2025-01-13 17:13:36,970 - __main__ - INFO - Selecting region: https://linestrings.com/bbox/#-15,36,45,72
2025-01-13 17:13:36,971 - __main__ - INFO - Finished processing of data/forecast.zarr: <xarray.Dataset> Size: 479MB
Dimensions:         (latitude: 74, longitude: 124, lead_time: 24, init_time: 136)
Coordinates:
  * latitude        (latitude) float64 592B 36.0 36.49 36.99 ... 71.51 72.0
  * longitude       (longitude) float64 992B -15.0 -14.51 -14.02 ... 44.51 45.0
  * lead_time       (lead_time) timedelta64[ns] 192B 00:00:00 ... 23:00:00
  * init_time       (init_time) datetime64[ns] 1kB 2023-03-18 ... 2023-07-31
    valid_time      (init_time, lead_time) datetime64[ns] 26kB 2023-03-18 ......
Data variables:
    2m_temperature  (init_time, lead_time, 

256

## 3. Compare Multiple Forecasts

Let's compare our forecast against reference forecasts and visualize the results using Weights & Biases.

In [None]:
# Initialize W&B
wandb.init(project="stationbench-tutorial", name="example-comparison")

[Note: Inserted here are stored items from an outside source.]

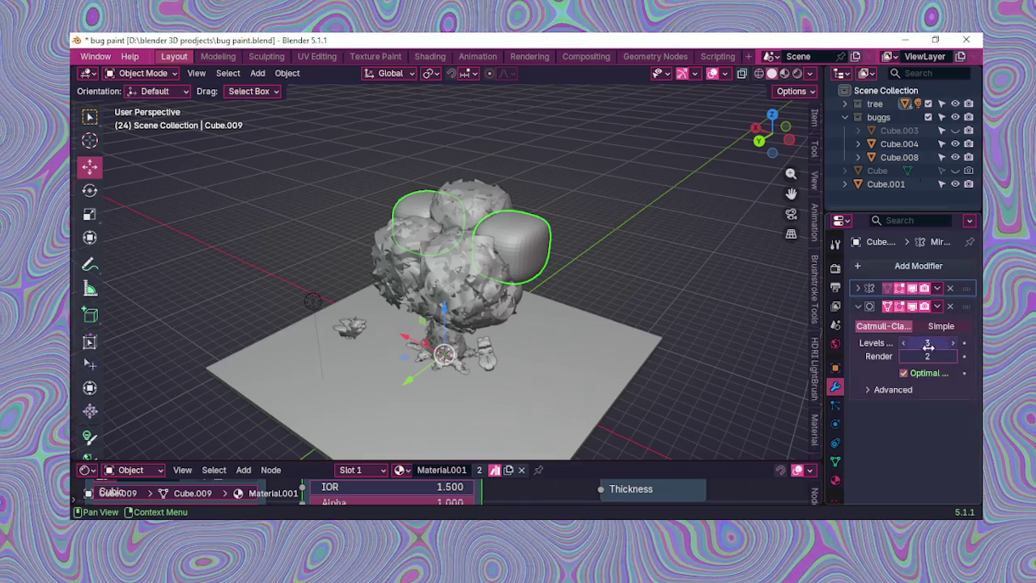
left_click_drag(909, 350, 895, 350)
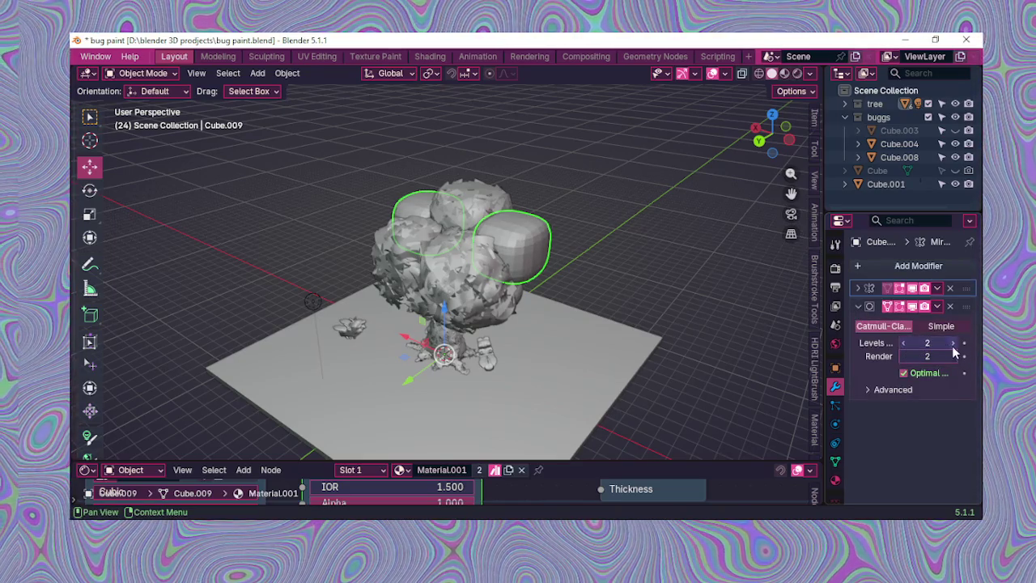
left_click_drag(895, 350, 928, 342)
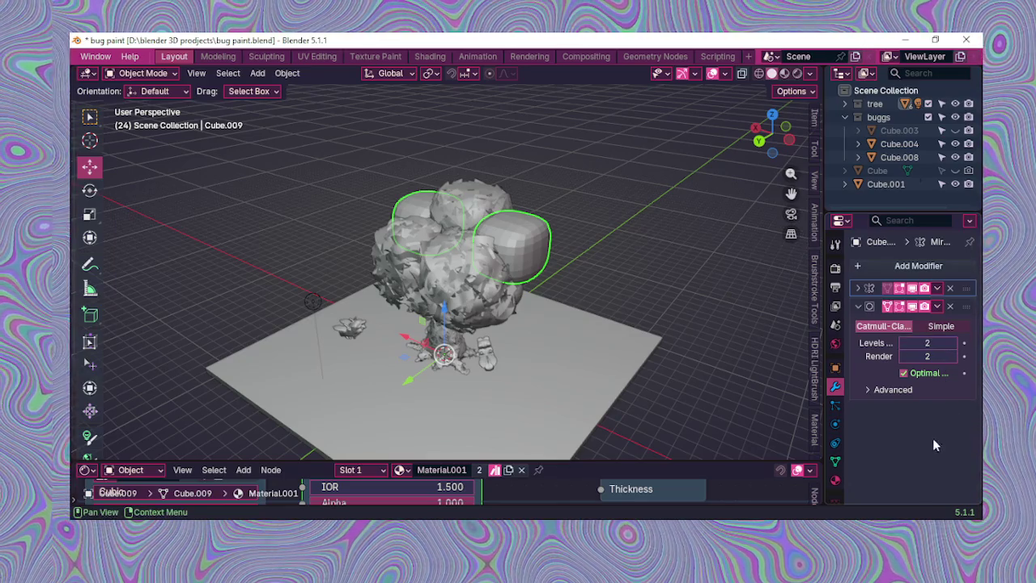
left_click(953, 342)
scroll(725, 340, "up", 1)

# Define reference forecasts
reference_forecasts = {
    "reference_model": "data/reference_benchmarks.zarr"
}

# Regions to analyze
regions = ["europe", "north_america"]

# Generate comparison metrics and plots
benchmarking = PointBasedBenchmarking(wandb_run=wandb.run)
metrics = benchmarking.generate_metrics(
    evaluation_benchmarks=benchmarks,
    reference_benchmark_locs=reference_forecasts,
    region_names=regions
)

# Log metrics to W&B
wandb.log(metrics)

## Understanding the Results

The comparison generates several visualizations:

1. **Geographical scatter plots**:
   - RMSE values at each station location
   - Skill scores comparing against reference forecasts

2. **Time series plots**:
   - RMSE evolution over forecast lead time
   - Skill score evolution over forecast lead time

These plots are automatically uploaded to your W&B project where you can:
- Compare different model versions
- Track performance improvements
- Share results with your team

Visit your W&B project page to explore the interactive visualizations!